▶ _TASK GOAL_: Collect every line in the records that contains the string "уроках", matching case exactly.
────────────────
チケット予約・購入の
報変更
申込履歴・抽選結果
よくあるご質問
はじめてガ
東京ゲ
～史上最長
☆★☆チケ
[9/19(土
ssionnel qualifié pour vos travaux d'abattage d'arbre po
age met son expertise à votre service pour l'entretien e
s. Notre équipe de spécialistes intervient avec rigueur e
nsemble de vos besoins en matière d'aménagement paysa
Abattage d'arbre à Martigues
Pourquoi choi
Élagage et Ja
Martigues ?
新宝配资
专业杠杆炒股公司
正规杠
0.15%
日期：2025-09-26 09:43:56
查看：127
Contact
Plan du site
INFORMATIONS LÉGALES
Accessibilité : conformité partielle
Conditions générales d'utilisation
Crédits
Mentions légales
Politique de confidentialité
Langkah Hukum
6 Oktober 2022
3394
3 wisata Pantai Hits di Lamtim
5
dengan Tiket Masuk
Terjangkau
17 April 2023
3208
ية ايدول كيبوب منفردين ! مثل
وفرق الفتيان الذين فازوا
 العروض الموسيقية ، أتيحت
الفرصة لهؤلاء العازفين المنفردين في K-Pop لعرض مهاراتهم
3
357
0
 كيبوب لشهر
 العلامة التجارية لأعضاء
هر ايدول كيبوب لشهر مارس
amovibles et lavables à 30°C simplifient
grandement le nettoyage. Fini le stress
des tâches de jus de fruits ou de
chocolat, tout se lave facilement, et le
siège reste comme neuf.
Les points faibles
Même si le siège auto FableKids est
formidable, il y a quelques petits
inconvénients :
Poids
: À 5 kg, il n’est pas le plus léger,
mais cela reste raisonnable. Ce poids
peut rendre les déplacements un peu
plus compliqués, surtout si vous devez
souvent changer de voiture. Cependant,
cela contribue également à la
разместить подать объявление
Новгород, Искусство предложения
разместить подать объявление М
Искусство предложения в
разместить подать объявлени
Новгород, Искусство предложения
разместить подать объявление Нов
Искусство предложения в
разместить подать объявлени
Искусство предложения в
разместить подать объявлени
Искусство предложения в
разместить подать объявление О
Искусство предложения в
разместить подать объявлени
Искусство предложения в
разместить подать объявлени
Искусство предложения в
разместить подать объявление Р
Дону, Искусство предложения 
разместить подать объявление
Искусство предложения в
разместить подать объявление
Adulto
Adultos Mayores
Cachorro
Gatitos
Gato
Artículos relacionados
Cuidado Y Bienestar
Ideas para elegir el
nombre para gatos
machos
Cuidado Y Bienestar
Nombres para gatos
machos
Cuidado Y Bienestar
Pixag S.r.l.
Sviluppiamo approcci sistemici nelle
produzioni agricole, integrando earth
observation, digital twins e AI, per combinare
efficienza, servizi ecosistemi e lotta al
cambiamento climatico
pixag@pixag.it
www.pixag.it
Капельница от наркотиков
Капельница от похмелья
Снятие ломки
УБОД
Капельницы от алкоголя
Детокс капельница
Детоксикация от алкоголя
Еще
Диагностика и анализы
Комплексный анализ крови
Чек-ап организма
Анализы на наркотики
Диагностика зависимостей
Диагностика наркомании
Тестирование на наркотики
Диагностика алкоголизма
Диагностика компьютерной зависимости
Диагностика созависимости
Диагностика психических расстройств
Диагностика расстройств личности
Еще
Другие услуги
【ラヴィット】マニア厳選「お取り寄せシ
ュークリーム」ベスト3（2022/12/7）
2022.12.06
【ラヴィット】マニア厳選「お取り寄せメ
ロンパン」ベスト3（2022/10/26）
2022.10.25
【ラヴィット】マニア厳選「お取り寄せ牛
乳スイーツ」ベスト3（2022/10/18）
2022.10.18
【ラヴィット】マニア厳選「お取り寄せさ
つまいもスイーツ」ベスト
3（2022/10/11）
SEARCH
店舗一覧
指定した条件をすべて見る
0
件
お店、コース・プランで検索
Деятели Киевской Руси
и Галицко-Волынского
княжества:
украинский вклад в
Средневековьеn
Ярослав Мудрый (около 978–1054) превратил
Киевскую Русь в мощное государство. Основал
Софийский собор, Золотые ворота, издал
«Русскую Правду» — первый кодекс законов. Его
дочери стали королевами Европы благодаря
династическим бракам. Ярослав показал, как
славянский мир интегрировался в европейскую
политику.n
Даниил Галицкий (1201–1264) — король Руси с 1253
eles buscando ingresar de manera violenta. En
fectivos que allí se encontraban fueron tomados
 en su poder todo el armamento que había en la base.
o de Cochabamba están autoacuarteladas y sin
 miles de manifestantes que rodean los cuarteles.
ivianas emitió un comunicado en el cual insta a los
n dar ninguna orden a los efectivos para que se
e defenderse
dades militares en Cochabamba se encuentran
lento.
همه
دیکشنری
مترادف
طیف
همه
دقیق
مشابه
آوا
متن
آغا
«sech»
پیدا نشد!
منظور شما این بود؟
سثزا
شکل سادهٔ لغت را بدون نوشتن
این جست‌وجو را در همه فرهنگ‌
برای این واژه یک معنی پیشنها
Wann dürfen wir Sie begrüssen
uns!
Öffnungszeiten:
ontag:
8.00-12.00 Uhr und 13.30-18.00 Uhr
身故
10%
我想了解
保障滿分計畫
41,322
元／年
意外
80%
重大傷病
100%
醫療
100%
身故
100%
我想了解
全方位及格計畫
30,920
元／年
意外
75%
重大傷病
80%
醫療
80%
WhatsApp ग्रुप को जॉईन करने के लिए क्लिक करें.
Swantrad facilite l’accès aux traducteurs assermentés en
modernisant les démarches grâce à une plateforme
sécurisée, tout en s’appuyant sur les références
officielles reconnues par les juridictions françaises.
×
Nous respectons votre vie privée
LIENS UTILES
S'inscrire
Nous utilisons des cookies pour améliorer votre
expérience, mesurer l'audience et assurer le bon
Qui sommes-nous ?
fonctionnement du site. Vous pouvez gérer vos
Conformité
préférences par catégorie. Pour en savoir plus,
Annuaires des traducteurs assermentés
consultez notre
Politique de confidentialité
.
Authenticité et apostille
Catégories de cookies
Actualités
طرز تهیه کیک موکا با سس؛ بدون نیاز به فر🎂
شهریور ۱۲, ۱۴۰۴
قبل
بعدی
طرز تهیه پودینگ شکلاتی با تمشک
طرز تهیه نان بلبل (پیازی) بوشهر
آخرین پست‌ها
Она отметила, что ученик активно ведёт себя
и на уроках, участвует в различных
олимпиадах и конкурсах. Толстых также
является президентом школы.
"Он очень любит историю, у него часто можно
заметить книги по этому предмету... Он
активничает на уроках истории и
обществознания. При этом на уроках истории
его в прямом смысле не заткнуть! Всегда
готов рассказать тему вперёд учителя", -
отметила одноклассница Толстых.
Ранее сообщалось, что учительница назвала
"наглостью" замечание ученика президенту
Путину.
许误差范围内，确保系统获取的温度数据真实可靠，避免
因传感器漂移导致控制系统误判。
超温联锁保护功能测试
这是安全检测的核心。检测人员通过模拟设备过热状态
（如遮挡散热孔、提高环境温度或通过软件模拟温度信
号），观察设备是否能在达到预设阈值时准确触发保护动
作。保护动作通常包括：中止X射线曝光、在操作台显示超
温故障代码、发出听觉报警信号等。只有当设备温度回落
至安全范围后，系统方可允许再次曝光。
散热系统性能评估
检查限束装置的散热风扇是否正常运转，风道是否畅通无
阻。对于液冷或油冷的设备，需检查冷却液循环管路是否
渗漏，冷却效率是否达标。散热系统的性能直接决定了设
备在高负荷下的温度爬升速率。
────────────────
▶ _WRITTEN REPLY_:
и на уроках, участвует в различных
активничает на уроках истории и
обществознания. При этом на уроках истории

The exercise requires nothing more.